[Collected data]
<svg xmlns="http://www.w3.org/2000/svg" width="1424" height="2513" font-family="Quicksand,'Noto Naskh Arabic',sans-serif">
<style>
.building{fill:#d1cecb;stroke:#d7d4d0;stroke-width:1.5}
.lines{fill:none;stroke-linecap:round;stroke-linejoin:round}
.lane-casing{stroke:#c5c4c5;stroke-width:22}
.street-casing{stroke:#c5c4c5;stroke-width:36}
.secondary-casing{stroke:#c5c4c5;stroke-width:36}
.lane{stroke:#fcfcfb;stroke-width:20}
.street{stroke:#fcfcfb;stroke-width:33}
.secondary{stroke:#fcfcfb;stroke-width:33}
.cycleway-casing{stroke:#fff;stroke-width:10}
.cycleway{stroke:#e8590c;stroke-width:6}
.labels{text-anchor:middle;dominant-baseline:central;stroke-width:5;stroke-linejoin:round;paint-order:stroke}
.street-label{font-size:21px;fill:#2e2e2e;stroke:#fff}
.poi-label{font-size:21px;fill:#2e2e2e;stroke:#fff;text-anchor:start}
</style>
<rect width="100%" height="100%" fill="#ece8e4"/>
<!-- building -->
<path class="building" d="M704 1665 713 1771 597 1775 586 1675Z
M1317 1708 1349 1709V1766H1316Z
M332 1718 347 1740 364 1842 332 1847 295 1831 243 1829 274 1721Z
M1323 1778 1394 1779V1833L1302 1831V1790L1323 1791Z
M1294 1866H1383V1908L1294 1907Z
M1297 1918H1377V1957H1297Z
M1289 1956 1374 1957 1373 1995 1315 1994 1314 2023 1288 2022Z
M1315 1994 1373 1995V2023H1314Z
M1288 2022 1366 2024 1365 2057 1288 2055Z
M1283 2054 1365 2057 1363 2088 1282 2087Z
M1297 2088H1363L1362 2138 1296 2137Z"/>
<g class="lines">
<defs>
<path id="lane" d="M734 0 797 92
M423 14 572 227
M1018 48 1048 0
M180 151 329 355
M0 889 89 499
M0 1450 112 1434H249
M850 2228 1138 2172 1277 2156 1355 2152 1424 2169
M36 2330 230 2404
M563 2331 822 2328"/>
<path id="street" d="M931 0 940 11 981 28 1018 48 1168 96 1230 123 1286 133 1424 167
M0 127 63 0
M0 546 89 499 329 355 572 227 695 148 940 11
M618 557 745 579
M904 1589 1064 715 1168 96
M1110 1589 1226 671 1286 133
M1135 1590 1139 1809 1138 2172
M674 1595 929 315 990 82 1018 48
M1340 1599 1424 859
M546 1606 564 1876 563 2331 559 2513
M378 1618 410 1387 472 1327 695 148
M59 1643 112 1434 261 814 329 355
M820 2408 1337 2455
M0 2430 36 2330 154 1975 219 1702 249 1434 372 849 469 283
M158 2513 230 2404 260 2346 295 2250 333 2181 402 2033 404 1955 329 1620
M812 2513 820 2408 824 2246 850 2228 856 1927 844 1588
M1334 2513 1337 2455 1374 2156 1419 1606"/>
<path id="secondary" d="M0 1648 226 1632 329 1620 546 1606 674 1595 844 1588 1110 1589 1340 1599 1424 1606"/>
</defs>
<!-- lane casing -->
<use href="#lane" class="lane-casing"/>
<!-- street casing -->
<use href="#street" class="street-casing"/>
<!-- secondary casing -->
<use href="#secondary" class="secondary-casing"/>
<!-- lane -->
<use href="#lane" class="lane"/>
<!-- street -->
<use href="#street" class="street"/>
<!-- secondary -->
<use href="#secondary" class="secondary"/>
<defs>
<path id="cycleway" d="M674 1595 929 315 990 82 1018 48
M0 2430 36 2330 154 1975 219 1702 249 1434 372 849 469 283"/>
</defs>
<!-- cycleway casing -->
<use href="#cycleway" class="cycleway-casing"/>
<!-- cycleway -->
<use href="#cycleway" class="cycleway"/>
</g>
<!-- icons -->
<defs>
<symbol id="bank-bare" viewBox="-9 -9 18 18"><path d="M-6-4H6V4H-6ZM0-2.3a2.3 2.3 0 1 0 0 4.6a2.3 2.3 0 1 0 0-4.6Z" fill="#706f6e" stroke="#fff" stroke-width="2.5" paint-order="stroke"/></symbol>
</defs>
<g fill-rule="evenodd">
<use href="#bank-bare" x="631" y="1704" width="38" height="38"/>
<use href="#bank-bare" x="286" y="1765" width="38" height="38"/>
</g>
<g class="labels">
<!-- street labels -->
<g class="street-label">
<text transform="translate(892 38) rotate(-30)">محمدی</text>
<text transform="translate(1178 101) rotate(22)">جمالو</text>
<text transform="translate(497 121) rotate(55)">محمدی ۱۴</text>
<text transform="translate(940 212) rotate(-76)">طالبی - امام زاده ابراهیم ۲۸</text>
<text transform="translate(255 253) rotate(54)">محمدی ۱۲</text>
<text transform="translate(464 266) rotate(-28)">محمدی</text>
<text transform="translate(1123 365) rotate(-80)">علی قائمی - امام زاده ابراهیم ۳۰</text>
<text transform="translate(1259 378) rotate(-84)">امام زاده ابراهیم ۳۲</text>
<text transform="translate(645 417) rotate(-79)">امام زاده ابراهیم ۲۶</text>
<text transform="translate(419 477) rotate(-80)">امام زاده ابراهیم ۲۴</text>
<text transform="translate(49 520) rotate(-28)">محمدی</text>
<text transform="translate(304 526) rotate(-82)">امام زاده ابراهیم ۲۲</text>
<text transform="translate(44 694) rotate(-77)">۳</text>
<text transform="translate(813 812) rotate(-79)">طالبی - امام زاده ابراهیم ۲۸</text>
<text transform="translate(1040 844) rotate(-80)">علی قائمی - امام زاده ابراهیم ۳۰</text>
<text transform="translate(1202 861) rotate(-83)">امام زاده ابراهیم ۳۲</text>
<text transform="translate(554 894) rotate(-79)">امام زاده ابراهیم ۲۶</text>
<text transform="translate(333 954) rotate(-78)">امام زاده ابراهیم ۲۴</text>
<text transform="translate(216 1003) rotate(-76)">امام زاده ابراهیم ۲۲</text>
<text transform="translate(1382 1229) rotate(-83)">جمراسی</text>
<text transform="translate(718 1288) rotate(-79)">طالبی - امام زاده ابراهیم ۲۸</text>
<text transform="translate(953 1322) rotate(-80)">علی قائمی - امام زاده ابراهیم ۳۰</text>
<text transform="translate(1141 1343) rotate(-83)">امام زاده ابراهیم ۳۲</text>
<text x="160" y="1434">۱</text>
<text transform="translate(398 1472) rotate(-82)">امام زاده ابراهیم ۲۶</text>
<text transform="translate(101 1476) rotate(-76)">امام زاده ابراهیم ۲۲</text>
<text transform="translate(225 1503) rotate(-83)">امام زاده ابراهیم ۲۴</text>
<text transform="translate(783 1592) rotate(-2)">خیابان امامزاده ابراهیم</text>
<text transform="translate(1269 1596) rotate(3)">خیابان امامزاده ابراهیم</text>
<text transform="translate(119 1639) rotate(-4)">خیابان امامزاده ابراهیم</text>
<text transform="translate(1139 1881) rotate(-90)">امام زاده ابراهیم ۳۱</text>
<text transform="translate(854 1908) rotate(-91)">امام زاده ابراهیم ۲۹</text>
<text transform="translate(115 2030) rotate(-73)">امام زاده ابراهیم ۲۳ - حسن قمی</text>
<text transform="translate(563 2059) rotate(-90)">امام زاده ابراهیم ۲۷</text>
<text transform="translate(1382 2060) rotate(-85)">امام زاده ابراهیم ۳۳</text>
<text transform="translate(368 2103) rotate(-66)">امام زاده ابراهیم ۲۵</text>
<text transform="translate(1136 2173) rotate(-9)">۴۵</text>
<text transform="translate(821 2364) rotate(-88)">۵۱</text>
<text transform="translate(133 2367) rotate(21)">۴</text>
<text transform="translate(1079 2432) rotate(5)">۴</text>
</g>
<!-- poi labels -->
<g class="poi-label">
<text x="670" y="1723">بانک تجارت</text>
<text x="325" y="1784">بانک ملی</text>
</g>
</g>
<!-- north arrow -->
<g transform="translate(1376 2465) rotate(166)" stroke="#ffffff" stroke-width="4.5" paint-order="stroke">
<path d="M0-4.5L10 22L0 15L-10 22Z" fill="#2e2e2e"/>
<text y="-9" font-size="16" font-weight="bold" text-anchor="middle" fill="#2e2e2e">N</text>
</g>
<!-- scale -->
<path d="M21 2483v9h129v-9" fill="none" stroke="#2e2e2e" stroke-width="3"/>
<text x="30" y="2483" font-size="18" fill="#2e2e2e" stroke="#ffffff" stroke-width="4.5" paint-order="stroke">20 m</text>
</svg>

= Task to complete =
Look through the entries above for the word "none". Copy every line where it shows up.

= Answer space =
.lines{fill:none;stroke-linecap:round;stroke-linejoin:round}
<path d="M21 2483v9h129v-9" fill="none" stroke="#2e2e2e" stroke-width="3"/>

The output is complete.